From security point of view there’s not much difference in every day use for average user. Sandboxed flatpacks can be more secure in a sense that if you harden your system properly they have limited access to the underlying system, but they can be equally unsafe if you just pull random software from a shady website and run it without any precautions.
Flatpacks tend to have more recent versions of the software as they can ‘skip’ the official build chain and they don’t need to worry about system wide libraries. Tradeoff is that the installations are bigger and as flatpacks run on their own little sandbox you may need to tinker with flatpack environment to get access to files or devices. Also if you install flatpacks only for your user and you have multi-user setup other users of the machine can’t access your software, which might be exactly what you want, depends on your use case.
Personally I stick with good old Debian packaging whenever possible, I don’t see benefits of containers like flatpack on my own workstation. Newer software releases or using software not included in official repository are pretty much the only exceptions when flatpacks make more sense to me.

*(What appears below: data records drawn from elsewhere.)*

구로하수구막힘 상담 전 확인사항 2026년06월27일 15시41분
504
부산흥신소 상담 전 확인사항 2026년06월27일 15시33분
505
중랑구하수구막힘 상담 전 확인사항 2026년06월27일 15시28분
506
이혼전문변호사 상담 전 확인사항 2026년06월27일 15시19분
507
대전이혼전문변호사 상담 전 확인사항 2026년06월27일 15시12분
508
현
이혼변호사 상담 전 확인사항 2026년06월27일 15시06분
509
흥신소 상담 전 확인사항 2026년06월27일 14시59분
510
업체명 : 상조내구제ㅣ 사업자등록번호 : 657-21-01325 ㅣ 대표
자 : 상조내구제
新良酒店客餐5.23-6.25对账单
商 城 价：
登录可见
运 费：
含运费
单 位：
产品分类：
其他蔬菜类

But there’s a ton of nuances on this, so someone might disagree with me and have perfectly valid resons to do so, but for me, on my personal computer, flatpacks just don’t offer much.

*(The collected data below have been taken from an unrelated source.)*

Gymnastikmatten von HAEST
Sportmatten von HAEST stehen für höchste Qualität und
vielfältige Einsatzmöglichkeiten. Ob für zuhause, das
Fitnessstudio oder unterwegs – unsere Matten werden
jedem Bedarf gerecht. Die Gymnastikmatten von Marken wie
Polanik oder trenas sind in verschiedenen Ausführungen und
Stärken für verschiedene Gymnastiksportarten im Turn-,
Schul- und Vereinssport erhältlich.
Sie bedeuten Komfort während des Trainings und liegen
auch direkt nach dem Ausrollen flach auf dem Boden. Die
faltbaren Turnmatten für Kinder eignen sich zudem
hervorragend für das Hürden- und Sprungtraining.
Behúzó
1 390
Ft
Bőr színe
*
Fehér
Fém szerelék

I agree. It’s a bit tedious to configure, but rock solid and has all the features you could ask from a proxy.


I’d guess there’s some tools which rely on RSS feeds or something to update seeds automatically, but that’s just a gut feeling. Also it shouldn’t be too difficult to write your own, but I don’t know if anything ‘production ready’ is out there.


Discoverability is one issue and trust for longevity is another. No bigger distribution is going to rely their official download links on an individual home lab which can disappear overnight. Also I guess there’s also guestion if images are provided as is without adding/removing your own ‘extensions’, but that’s what cheksums are for.
And this is obviously on a general level, I’m not trying to suggest that xana is not trustworthy :) But torrent seeding is a helpful thing for community, and easy/safe to set up.
Sound and power consumption. At least in my case those are important if I was going to store data at my mothers house. Power consumption might not matter that much, but HDD sound definetly does. And even with spinning rust hardware cost would be somewhere around 250€ compared to ~20€/month of cloud storage.
YMMV, in my scenario it’s just easier to use a cloud provider.
Fixed headaches with my proxmox backup server. It has a SAS-controller and 4 spinning drives running backups at detached garage and the old fujitsu desktop I dug out of office dumpster pile just kept crashing. Flashed controller to IT-firmware, updated bios on motherboard and did everything else I could figure out but the system just lost the drives pretty much daily and required a hard reset. Turns out, or at least that’s my conclusion, that the PSU on the machine just didn’t have enough juice for the whole setup and that caused instability. I dug out old (2010 or so) desktop from my own pile and threw 600W PSU on the box, it’s now been stable for at least a week.
I would’ve liked to keep the fujitsu-machine as it’s in a more compact case and couple of generations newer CPU, but that thing has propietary power supply so it was easier to swap out the whole system and just move drives from one to another. So, the current setup consumes maybe a bit more electricity, but at least it’s doing what it is supposed to.